Наверное, так на самом деле бывает. Нашему фоторуку на заводе мизинец фрезой отхватило, не целиком, а посередке ровно. Он нам обрубок показывал. А через полгода у него новый мизинец стал отрастать, как хвост у ящерицы. И отрос. Так что я не очень удивлялся этому Глоцеру, ну, то, что он всю зиму пролежал в яме и от голода не умер. Война.

– Снегири, – равнодушно сказал Саныч. – Первый раз в этом году вижу, смотри, какие жирные. Знаешь, мы в первый год все подряд жрали: барсуков, медянок, выхухолей, а снегирей – нет. А их в первый год много было, на каждой рябине сидели, не поймешь, где рябина, а где снегири. Но мы их как-то не могли жрать…

Действительно, снегири. На кусте – не знаю, как называется, ольха, наверное, – целый букет. Крупные, в два кулака, висят, покачиваясь, не шевелятся, совсем ненастоящие, как ретушью расписанные.

– Интересная история, – сказал я. – Про Глоцера.

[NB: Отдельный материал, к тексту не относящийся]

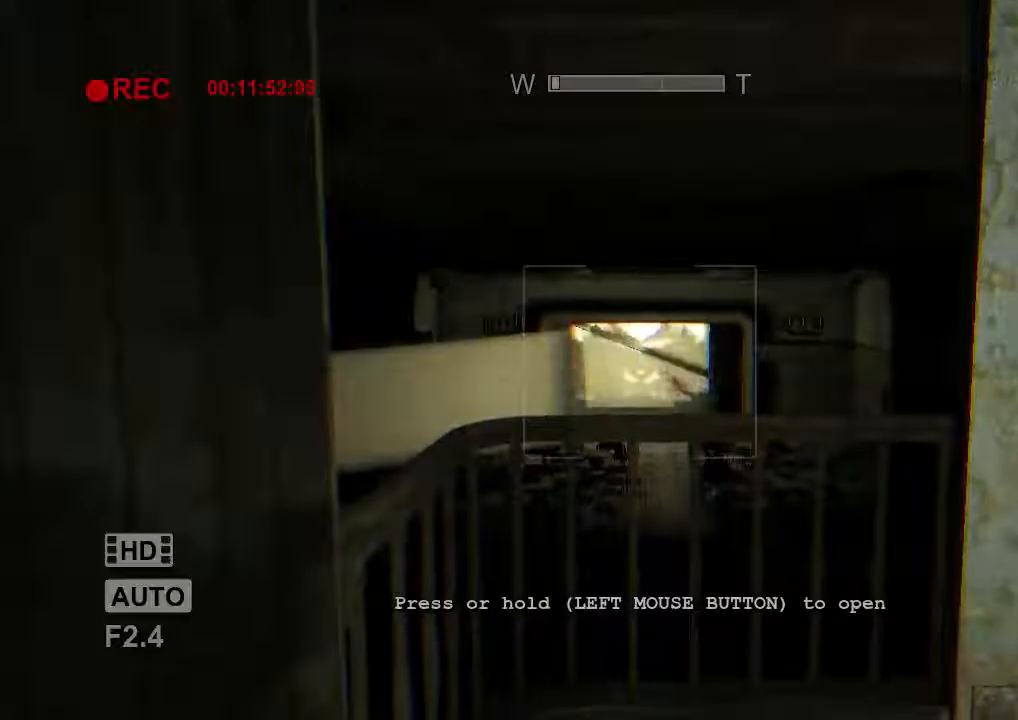
{"keys": ["shift"], "mouse": [], "events": []}
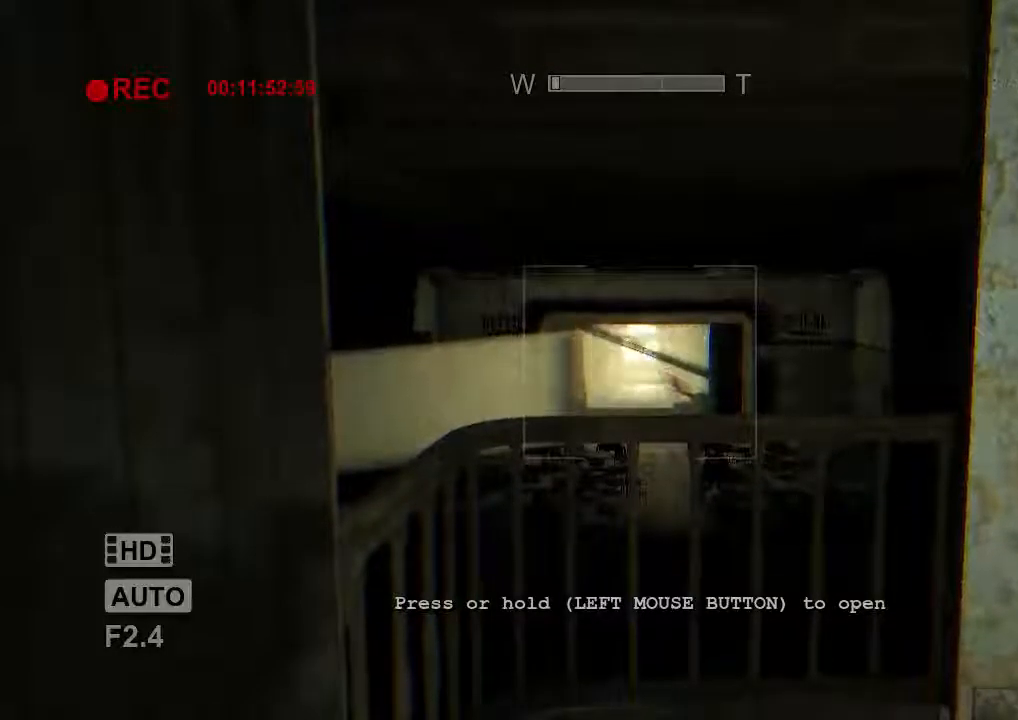
{"keys": ["shift"], "mouse": [], "events": []}
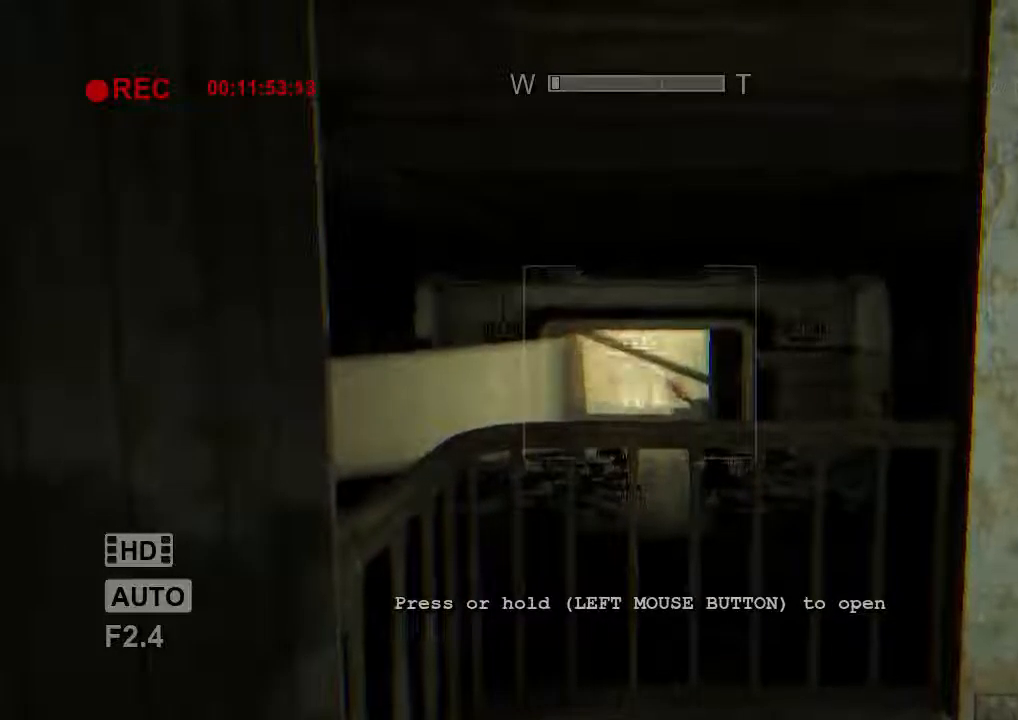
{"keys": ["shift"], "mouse": [], "events": []}
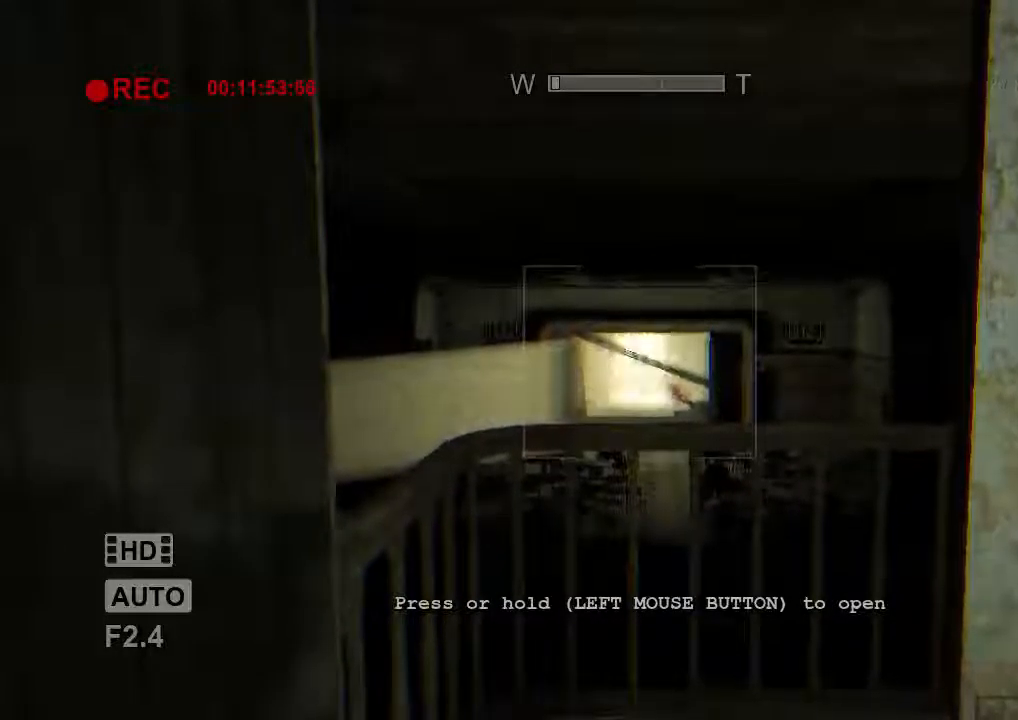
{"keys": ["shift"], "mouse": [], "events": []}
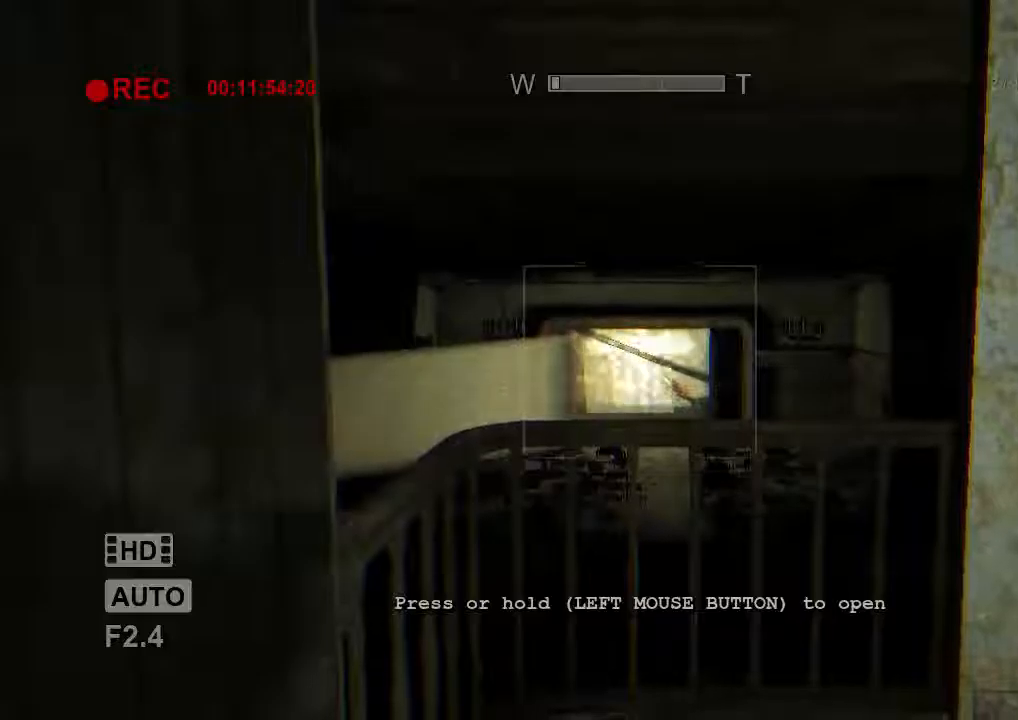
{"keys": ["shift"], "mouse": [], "events": []}
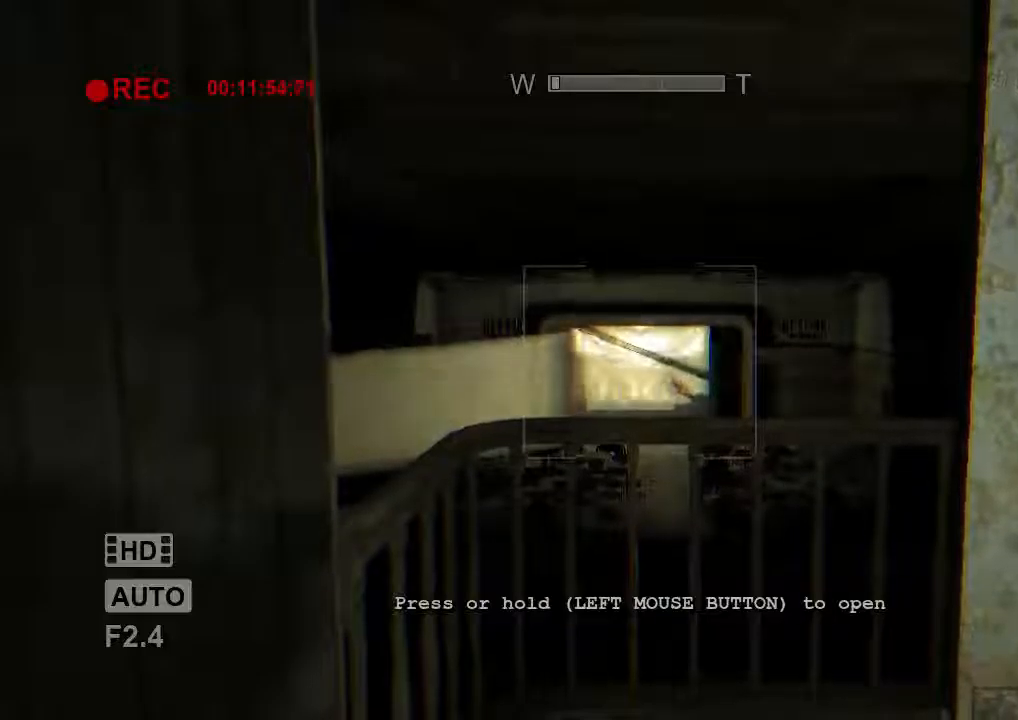
{"keys": ["shift"], "mouse": [], "events": []}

– Главное, что правда. Этот Глоцер сейчас у Василькова воюет, ничего, отошел, зверь в бою… А ты заметил, что мы через железные дороги никогда не переходим? Мы точно в загоне: куда ни пойдешь, всегда натыкаешься на железку. Тебе это странным не казалось?

– Нет. А чего тут странного?

Саныч пожал плечами.

– Не знаю. Может, и ничего. Я что-то стал сомневаться… Правильно ли идем…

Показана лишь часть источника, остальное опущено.